What will this year's property trends be in Canterbury?



I had an interesting chat with a landlord who uses another letting agent in the town, after he popped into our offices for a coffee whilst his wife was doing some last minute Christmas shopping. We got taking about the Canterbury market and thought other landlords might be interested.

You see, property values didn’t stop dropping in Canterbury until June 2012, so after a strong run over the last 30 months, the ever upward drive of house price rises has started to turn with increases now at an almost standstill for the first time since the start of 2013. Now it could be said this easing of the housing market in Canterbury can be attributed partly to the time of year (last year property values in Canterbury dropped by 0.1% in November but recovered by 1% in February 2014), it is obvious that estate agents in Canterbury are wary about the direction of the market as a result of the not as strong demand and fewer house sales.

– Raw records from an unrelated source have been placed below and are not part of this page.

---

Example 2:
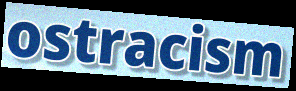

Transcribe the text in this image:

ostracism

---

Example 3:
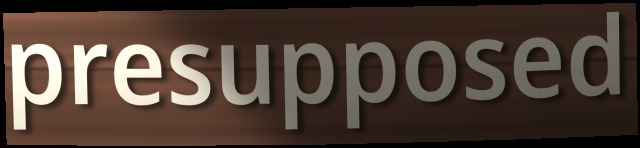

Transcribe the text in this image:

presupposed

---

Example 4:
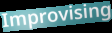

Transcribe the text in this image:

Improvising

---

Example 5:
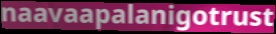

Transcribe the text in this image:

naavaapalanigotrustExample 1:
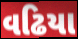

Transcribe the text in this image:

વઢિયા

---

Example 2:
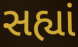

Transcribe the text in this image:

સહ્યાં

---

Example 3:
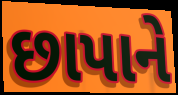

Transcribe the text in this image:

છાપાને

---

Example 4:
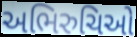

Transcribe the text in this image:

અભિરુચિઓ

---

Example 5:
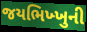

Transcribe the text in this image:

જયભિખ્ખુની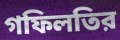
গফিলতির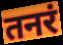
तनरं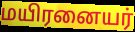
மயிரனையர்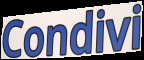
Condivi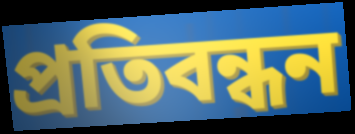
প্ৰতিবন্ধনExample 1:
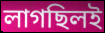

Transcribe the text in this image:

লাগছিলই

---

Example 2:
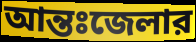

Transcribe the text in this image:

আন্তঃজেলার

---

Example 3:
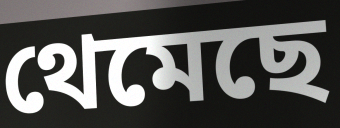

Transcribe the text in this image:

থেমেছে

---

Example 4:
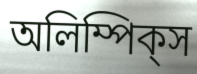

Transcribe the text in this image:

অলিম্পিক্‌স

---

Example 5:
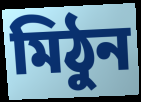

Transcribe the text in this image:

মিঠুন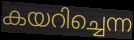
കയറിച്ചെന്നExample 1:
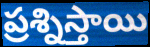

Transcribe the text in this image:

ప్రశ్నిస్తాయి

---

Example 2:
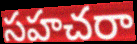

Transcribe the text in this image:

సహచరా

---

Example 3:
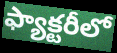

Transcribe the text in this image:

With the uncertainty of a possible interest rate rise, new mortgage rules, a general election on the horizon and recent warnings of a house price bubble. Although the main indicators suggest that buyers will start to gain the upper hand, especially with the new stamp duty rules announced recently by George Osborne. However, there are many homeowners who don’t need to sell and won’t bother unless it’s economically beneficial to do so, but most homeowners are homebuyers, so what they lose with one they gain with another.

This is all good news for landlords looking to buy rental property with the changes in stamp duty and later in 2015, the new rules regarding pensions, where you will be able to take money out of your pension pot to invest in property. However, at the same time, I would say don’t just buy any old property in Canterbury. First time landlords need to be cautious. The doubling of house prices every seven to ten years which has taken place since WW2 doesn’t seem to have been seen since the mid 2000’s. The property market is shifting with more properties being built and restrictions put on mortgage lending, the likelihood of the property market increasing at the same levels as the past are questionable. But investing in property is also about receiving the rent.

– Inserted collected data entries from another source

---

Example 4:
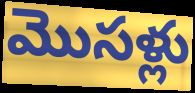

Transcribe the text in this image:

మొసళ్లు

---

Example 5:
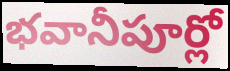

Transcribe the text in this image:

భవానీపూర్లోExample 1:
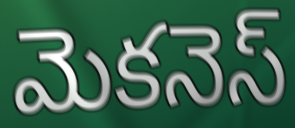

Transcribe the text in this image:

మెకనెస్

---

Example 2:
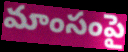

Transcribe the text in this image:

మాంసంపై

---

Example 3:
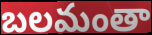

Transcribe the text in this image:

బలమంతా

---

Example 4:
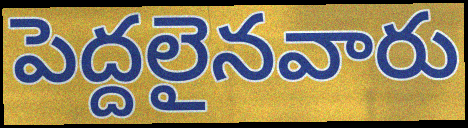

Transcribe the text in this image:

పెద్దలైనవారు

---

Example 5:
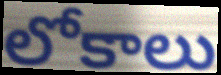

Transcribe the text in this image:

లోకాలు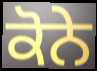
ਕੋਨੇ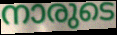
നാരുടെ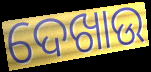
ଦେଖାଉ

On the one hand going for high yielding Canterbury property to rent out seems an obvious choice, but high yielding property often doesn’t go up in value that well and in some circumstances doesn’t keep up with inflation, meaning in real terms you have a depreciating asset (I spoke about this a few months ago in ‘The Canterbury Property Blog’ when comparing the Thanington Estate to South Canterbury, where property values in Thanington Estate had only risen by 41.3% in last 13 years yet the property values in the South Canterbury housing market had risen by 84.3%!).
So surely you should pick a property that has great capital growth then, because of the obvious potential to generate long term capital profit, especially with inflation eating away at our savings. However, rental yields on high capital growth properties (in areas such as Chestfield in Whitstable, the Rough Common area and the Old and New Dover Roads) tend to be low meaning if you are taking a high percentage mortgage, the rent doesn’t pay the mortgage payments.
These are the sort decisions as a Canterbury landlord investor you need to take.